István Mihály (1892–1945) was a Hungarian screenwriter and lyricist. He combined employment in the Hungarian film industry alongside work writing for cabarets. Mihály was born to a Jewish family in Budapest. He began working in the silent era, and directed a single film The Seventh Veil (1927). His career flourished in the 1930s following the introduction of sound film, but the Anti-Jewish laws enacted by the Horthy regime forced him to work using an alias during the 1940s. In 1944 following the German invasion that brought the Nazi-backed Arrow Cross to power he was arrested due to his Jewish background and subject to forced labour.
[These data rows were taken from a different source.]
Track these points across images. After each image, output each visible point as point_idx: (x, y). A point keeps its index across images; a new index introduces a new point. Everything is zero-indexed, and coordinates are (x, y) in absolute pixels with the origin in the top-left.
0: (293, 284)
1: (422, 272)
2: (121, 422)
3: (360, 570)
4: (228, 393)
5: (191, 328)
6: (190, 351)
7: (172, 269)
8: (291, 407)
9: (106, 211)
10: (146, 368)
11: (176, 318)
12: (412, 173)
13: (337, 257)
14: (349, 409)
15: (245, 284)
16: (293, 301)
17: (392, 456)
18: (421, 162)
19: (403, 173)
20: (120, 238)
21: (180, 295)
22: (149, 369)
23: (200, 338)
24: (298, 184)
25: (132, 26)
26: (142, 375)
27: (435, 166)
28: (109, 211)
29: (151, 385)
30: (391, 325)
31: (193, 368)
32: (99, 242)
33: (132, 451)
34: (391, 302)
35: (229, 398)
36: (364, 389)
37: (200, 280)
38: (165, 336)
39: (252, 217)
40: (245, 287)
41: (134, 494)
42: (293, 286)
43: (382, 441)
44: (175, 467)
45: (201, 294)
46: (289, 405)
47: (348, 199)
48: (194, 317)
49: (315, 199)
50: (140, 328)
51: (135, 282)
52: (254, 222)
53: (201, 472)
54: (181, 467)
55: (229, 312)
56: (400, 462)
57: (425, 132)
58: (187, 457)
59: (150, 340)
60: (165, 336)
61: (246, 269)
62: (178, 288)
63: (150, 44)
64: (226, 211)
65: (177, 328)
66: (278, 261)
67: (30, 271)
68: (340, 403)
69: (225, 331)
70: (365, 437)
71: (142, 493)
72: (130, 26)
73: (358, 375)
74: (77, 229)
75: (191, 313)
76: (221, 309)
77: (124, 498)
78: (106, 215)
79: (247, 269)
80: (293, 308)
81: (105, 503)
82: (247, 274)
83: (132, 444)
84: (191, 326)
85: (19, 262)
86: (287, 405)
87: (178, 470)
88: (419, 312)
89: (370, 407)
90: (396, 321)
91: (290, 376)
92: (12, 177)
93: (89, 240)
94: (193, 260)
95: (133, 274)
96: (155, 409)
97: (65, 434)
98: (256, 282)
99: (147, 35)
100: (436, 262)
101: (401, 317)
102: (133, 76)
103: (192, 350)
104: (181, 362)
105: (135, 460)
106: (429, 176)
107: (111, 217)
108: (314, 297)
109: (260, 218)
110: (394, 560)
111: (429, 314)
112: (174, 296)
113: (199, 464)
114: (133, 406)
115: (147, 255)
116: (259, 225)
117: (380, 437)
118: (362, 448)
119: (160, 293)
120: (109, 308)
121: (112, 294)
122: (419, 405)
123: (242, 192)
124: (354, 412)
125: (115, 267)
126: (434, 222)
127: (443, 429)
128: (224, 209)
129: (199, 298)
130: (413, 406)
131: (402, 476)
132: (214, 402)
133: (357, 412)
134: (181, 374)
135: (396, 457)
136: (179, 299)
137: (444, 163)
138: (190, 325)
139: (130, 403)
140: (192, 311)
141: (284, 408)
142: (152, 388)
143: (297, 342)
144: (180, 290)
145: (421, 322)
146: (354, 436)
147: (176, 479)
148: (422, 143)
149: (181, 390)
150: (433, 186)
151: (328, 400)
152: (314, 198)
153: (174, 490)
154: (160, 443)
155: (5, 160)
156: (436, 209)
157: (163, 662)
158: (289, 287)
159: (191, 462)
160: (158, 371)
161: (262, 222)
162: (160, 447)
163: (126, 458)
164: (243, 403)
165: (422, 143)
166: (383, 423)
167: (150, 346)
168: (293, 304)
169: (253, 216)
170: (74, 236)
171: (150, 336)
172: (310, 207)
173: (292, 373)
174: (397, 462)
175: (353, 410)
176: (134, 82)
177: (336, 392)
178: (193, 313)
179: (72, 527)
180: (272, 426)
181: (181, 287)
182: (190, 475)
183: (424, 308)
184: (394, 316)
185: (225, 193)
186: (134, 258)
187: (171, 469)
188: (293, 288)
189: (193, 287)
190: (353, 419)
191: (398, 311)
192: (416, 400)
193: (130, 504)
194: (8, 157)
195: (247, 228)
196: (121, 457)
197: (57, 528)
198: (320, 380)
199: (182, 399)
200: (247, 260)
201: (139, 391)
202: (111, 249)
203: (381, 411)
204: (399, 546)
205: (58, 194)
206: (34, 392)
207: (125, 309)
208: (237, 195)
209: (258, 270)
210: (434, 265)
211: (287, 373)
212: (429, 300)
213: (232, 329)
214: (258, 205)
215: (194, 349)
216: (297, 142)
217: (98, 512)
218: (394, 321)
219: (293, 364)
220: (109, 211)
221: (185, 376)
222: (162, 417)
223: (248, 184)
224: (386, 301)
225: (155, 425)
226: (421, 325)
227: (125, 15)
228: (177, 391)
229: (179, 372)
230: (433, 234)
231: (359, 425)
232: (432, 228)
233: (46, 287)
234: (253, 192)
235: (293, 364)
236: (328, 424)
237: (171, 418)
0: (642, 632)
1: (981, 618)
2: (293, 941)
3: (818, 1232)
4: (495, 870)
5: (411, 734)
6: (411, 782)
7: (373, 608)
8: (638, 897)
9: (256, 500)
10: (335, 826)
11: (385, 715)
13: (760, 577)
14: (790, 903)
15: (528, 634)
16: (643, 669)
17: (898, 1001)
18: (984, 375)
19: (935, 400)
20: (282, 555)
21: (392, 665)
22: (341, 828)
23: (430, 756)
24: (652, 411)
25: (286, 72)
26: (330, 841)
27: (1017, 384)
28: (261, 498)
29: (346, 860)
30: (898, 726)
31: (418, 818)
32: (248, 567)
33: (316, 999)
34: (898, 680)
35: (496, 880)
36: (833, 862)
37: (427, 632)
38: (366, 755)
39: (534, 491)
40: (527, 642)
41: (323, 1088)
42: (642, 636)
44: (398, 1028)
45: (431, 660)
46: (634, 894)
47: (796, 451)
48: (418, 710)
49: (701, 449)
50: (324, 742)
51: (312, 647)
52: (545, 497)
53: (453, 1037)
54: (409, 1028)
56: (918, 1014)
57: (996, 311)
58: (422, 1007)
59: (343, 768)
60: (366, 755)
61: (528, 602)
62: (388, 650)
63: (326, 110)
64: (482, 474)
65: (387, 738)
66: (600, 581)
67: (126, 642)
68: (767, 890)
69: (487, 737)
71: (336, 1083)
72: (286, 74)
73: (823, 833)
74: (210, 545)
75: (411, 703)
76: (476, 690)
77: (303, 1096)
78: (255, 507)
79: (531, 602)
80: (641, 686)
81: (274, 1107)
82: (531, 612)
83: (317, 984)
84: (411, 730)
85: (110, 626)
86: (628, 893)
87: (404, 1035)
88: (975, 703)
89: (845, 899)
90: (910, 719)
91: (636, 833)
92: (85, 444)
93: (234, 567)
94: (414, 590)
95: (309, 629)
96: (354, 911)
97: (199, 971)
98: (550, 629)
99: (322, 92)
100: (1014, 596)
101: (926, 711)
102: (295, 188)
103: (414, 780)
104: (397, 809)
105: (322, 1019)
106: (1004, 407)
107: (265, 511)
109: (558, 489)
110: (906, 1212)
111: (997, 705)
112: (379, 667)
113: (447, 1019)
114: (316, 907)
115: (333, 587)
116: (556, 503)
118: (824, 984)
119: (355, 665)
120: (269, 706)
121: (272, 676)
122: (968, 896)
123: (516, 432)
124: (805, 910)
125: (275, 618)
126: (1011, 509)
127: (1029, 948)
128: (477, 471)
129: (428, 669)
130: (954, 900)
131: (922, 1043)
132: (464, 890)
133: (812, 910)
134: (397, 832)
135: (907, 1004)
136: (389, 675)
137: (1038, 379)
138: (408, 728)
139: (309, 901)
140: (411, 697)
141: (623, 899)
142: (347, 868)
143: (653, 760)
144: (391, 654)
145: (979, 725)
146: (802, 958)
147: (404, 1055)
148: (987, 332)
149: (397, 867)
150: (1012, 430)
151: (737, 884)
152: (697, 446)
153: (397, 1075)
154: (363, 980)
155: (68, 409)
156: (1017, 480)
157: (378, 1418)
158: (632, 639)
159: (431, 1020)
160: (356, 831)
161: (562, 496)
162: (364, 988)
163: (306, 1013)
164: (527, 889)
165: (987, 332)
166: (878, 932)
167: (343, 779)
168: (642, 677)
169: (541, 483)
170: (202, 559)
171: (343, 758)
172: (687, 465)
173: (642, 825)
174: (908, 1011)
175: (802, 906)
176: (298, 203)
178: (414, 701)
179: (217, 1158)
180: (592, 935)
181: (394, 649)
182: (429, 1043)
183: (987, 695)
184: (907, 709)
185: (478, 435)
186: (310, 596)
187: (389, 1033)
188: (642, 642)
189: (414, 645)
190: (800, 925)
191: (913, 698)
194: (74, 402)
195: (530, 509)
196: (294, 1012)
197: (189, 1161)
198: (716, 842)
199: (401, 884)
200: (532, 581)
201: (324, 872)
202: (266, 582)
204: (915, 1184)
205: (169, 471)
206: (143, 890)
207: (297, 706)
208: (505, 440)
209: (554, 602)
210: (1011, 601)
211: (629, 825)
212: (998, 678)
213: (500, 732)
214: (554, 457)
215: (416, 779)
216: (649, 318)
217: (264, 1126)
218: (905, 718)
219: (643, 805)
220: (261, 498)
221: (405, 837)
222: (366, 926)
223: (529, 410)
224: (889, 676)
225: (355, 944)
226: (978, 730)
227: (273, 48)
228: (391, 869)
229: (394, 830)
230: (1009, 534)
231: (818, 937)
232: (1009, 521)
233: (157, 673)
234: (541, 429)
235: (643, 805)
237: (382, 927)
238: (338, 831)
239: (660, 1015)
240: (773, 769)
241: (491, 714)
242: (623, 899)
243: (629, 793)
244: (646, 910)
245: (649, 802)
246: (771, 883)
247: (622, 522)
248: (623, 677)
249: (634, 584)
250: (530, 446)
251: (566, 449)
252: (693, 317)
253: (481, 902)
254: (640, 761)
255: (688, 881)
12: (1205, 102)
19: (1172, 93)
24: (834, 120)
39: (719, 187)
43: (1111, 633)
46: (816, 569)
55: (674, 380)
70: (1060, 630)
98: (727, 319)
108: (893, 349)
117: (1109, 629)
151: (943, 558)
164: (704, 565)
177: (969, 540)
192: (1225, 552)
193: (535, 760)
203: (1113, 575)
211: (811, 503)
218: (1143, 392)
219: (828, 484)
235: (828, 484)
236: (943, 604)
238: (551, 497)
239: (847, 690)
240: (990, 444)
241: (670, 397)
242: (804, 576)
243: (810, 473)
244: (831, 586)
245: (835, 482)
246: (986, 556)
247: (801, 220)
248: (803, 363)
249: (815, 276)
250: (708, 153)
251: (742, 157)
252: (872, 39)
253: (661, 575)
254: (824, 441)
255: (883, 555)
In a weakened condition he died in Bruck an der Leitha.

==Selected filmography==

=== As director and writer ===
- The Seventh Veil (1927)

=== As writer only ===
- Flying Gold (1932)
- Miss Iza (1933)
- Judgment of Lake Balaton (1933)
- Emmy (1934)
- Cornflower (1934)
- Everything for the Woman (1934)
- Romance of Ida (1934)
- Purple Lilacs (1934)
- The Empress and the Hussar (1935)
- Family Bonus (1937)
- Help, I'm an Heiress (1937)
- Black Diamonds (1938)
- Number 111 (1938)
- The Henpecked Husband (1938)
- Wedding in Toprin (1939)
- Machita (1944)

==Bibliography==
- Khatib, Lina H., Storytelling in World Cinemas, Volume 1. Columbia University Press, 2012.
- Juhász, István, Kincses magyar filmtár 1931–1944: az eredeti forgatókönyvből 1931 és 1944 között létrejött hazai mozgóképekről. Kráter, 2007.